There's been a lot of chatter over the airwaves (jerseybirds, Cape May Field Birders, Keekeekerr) about fall migration. Jeesh, it's July. But even I am rushing the season - or not.  We can long for and love the migrants, but the bird residents are doing cool stuff right now, raising families, molting. . . a lot to be learned, and not just about birds.


[Southbound migration of Eastern Willets is pronounced in July, e.g. this group, part of a 22 bird flock, over Stites Sound back of Avalon, NJ on July 5, 2015.]

On the summer resident breeding birds, I saw my first fledged juvenile Forster's Tern of the season at the South Cape May Meadows, well away from the nearest breeding colony, on July 9, and flying juvenile Laughing Gulls can now be seen in the back bays, and soon will be appearing farther afield.


[This juvenile Great Black-backed Gull, right, with attending parent, has mostly fully formed feathers, but look at the back end - no flight feathers yet.  Part of a colony inland from Townsend's Inlet, NJ, the young GBBG's could not yet fly, and began escaping by swimming when I landed my kayak, prompting me to leave the colony right away.  No sense disturbing these birds, though one could easily argue that the world be better off with fewer GBBG's - if one were a tern, coot, migrating flicker, duck, or anything else that these predacious gulls attack.

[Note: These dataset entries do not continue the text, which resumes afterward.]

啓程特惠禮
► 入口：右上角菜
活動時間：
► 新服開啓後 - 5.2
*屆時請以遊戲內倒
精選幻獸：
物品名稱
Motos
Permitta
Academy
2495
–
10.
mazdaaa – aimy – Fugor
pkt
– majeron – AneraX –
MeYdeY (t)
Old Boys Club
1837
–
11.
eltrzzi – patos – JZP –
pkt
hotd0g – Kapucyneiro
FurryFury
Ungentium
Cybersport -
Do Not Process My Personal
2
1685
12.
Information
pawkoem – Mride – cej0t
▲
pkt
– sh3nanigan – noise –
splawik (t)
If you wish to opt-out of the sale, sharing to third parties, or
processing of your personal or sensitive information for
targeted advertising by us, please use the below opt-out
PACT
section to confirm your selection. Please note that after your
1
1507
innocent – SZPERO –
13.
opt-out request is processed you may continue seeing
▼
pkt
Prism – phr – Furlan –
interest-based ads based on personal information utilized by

July 5, 2015.]

[The Herring Gulls in the same colony are behind the Great Black-backeds' schedule, with only downy chicks on July 5, 2015.]

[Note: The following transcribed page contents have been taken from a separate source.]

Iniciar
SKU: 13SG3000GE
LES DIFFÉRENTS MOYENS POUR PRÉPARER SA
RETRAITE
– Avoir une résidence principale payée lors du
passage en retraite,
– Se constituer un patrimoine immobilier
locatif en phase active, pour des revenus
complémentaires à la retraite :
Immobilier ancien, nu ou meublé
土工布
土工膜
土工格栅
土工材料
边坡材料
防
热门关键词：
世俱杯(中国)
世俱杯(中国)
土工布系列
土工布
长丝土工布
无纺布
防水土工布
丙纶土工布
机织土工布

[I was seeing what I though was an unusual number of Common Terns west of Avalon/Townsend's Inlet on July 5th, until I came upon a new-to-me nesting colony next to the Herring/Great Blacked-backed colony. One might worry about how the terns will protect their offspring from the big gulls, but there were over 30 terns, and I watched the group kick the snot out of a few passing gulls. . .]

[We interrupt this butterfly count for. . . I participated in the annual Cape May butterfly count on July 7, working a section of the bayshore north of my Del Haven, NJ home.  Didn't find many butterflies (due to mosquito spraying? Lack of habitat?), but there were consolations.]

[Black Racer on High's Beach Road during the butterfly count.]

[And the rarest thing I've found lately, an albino Gray Squirrel on High's Beach Road during the July 7, 2015 butterfly count. Fascinating, and fun.]

Thursday, July 9, 2015

Thoughtful Thursday: Tenacity

[Eastern Kingbird pursues Osprey with nesting material over the South Cape May Meadows, NJ, July 5 2015.]

“I tried to abandon my tenacity, but I just couldn't let it go.”
― Tim Fargo

Wednesday, July 8, 2015

Wordless Wednesday: Jealous Fisherman

[Osprey with Summer Flounder, or Fluke, Stites Sound, NJ July 5, 2015. Click to enlarge.]